Stories like this one point to a rapidly approaching future in which nothing can be trusted to be as it seems. AI-generated images, video and audio are already being deployed in election campaigns. These include fake pictures of former U.S. President Donald Trump hugging and kissing the country’s top COVID adviser Anthony Fauci; a video in Poland mixing real footage of right-wing Prime Minister Mateusz Morawiecki with AI-generated clips of his voice; and a deepfake “recording” of the British Labour Party leader Keir Starmer throwing a fit.

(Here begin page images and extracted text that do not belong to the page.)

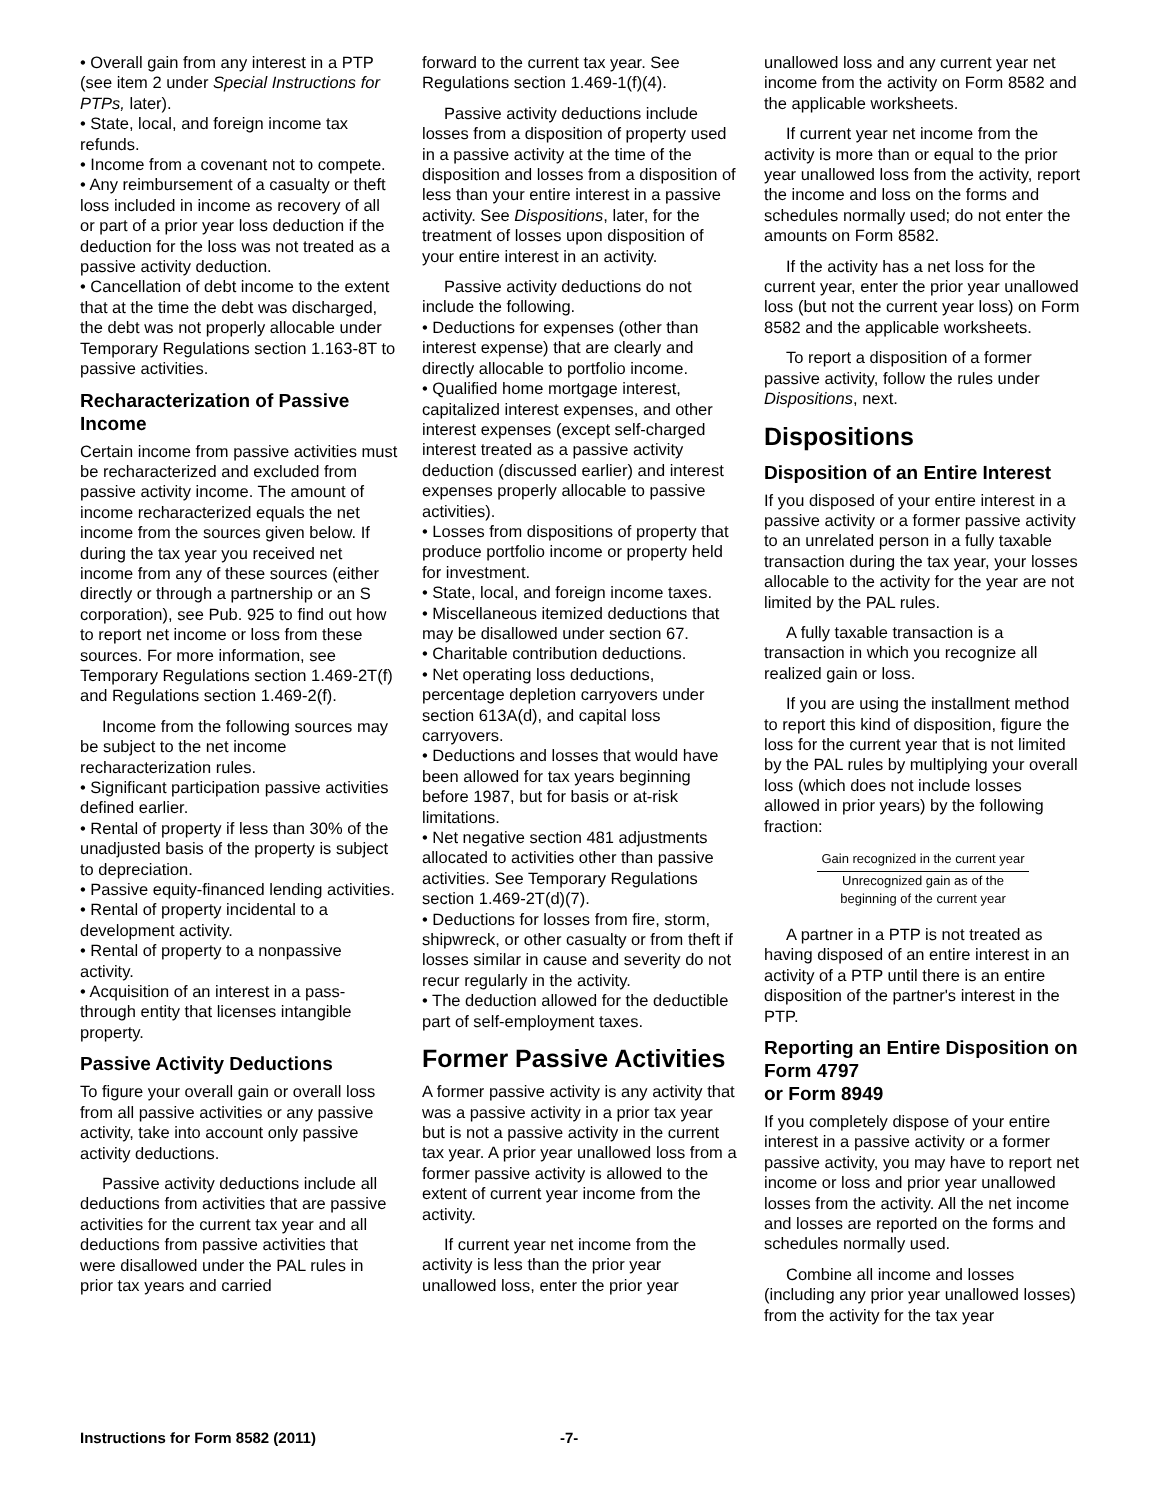• Overall gain from any interest in a PTP (see item 2 under Special Instructions for PTPs, later).
• State, local, and foreign income tax refunds.
• Income from a covenant not to compete.
• Any reimbursement of a casualty or theft loss included in income as recovery of all or part of a prior year loss deduction if the deduction for the loss was not treated as a passive activity deduction.
• Cancellation of debt income to the extent that at the time the debt was discharged, the debt was not properly allocable under Temporary Regulations section 1.163-8T to passive activities.
Recharacterization of Passive Income
Certain income from passive activities must be recharacterized and excluded from passive activity income. The amount of income recharacterized equals the net income from the sources given below. If during the tax year you received net income from any of these sources (either directly or through a partnership or an S corporation), see Pub. 925 to find out how to report net income or loss from these sources. For more information, see Temporary Regulations section 1.469-2T(f) and Regulations section 1.469-2(f).
Income from the following sources may be subject to the net income recharacterization rules.
• Significant participation passive activities defined earlier.
• Rental of property if less than 30% of the unadjusted basis of the property is subject to depreciation.
• Passive equity-financed lending activities.
• Rental of property incidental to a development activity.
• Rental of property to a nonpassive activity.
• Acquisition of an interest in a pass-through entity that licenses intangible property.
Passive Activity Deductions
To figure your overall gain or overall loss from all passive activities or any passive activity, take into account only passive activity deductions.
Passive activity deductions include all deductions from activities that are passive activities for the current tax year and all deductions from passive activities that were disallowed under the PAL rules in prior tax years and carried
forward to the current tax year. See Regulations section 1.469-1(f)(4).
Passive activity deductions include losses from a disposition of property used in a passive activity at the time of the disposition and losses from a disposition of less than your entire interest in a passive activity. See Dispositions, later, for the treatment of losses upon disposition of your entire interest in an activity.
Passive activity deductions do not include the following.
• Deductions for expenses (other than interest expense) that are clearly and directly allocable to portfolio income.
• Qualified home mortgage interest, capitalized interest expenses, and other interest expenses (except self-charged interest treated as a passive activity deduction (discussed earlier) and interest expenses properly allocable to passive activities).
• Losses from dispositions of property that produce portfolio income or property held for investment.
• State, local, and foreign income taxes.
• Miscellaneous itemized deductions that may be disallowed under section 67.
• Charitable contribution deductions.
• Net operating loss deductions, percentage depletion carryovers under section 613A(d), and capital loss carryovers.
• Deductions and losses that would have been allowed for tax years beginning before 1987, but for basis or at-risk limitations.
• Net negative section 481 adjustments allocated to activities other than passive activities. See Temporary Regulations section 1.469-2T(d)(7).
• Deductions for losses from fire, storm, shipwreck, or other casualty or from theft if losses similar in cause and severity do not recur regularly in the activity.
• The deduction allowed for the deductible part of self-employment taxes.
Former Passive Activities
A former passive activity is any activity that was a passive activity in a prior tax year but is not a passive activity in the current tax year. A prior year unallowed loss from a former passive activity is allowed to the extent of current year income from the activity.
If current year net income from the activity is less than the prior year unallowed loss, enter the prior year
unallowed loss and any current year net income from the activity on Form 8582 and the applicable worksheets.
If current year net income from the activity is more than or equal to the prior year unallowed loss from the activity, report the income and loss on the forms and schedules normally used; do not enter the amounts on Form 8582.
If the activity has a net loss for the current year, enter the prior year unallowed loss (but not the current year loss) on Form 8582 and the applicable worksheets.
To report a disposition of a former passive activity, follow the rules under Dispositions, next.
Dispositions
Disposition of an Entire Interest
If you disposed of your entire interest in a passive activity or a former passive activity to an unrelated person in a fully taxable transaction during the tax year, your losses allocable to the activity for the year are not limited by the PAL rules.
A fully taxable transaction is a transaction in which you recognize all realized gain or loss.
If you are using the installment method to report this kind of disposition, figure the loss for the current year that is not limited by the PAL rules by multiplying your overall loss (which does not include losses allowed in prior years) by the following fraction:
Gain recognized in the current year
Unrecognized gain as of the
beginning of the current year
A partner in a PTP is not treated as having disposed of an entire interest in an activity of a PTP until there is an entire disposition of the partner's interest in the PTP.
Reporting an Entire Disposition on Form 4797
or Form 8949
If you completely dispose of your entire interest in a passive activity or a former passive activity, you may have to report net income or loss and prior year unallowed losses from the activity. All the net income and losses are reported on the forms and schedules normally used.
Combine all income and losses (including any prior year unallowed losses) from the activity for the tax year
Instructions for Form 8582 (2011) -7-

While these were all quickly disclosed or debunked, they won’t be the last, and those that are coming will be ever harder to spot. As AI tools improve, the real will become indistinguishable from the fictional, fueling political disinformation and undermining efforts to authenticate everything from campaign gaffes to distant war crimes. The phrase “photographic evidence” risks becoming a relic of an ancient age.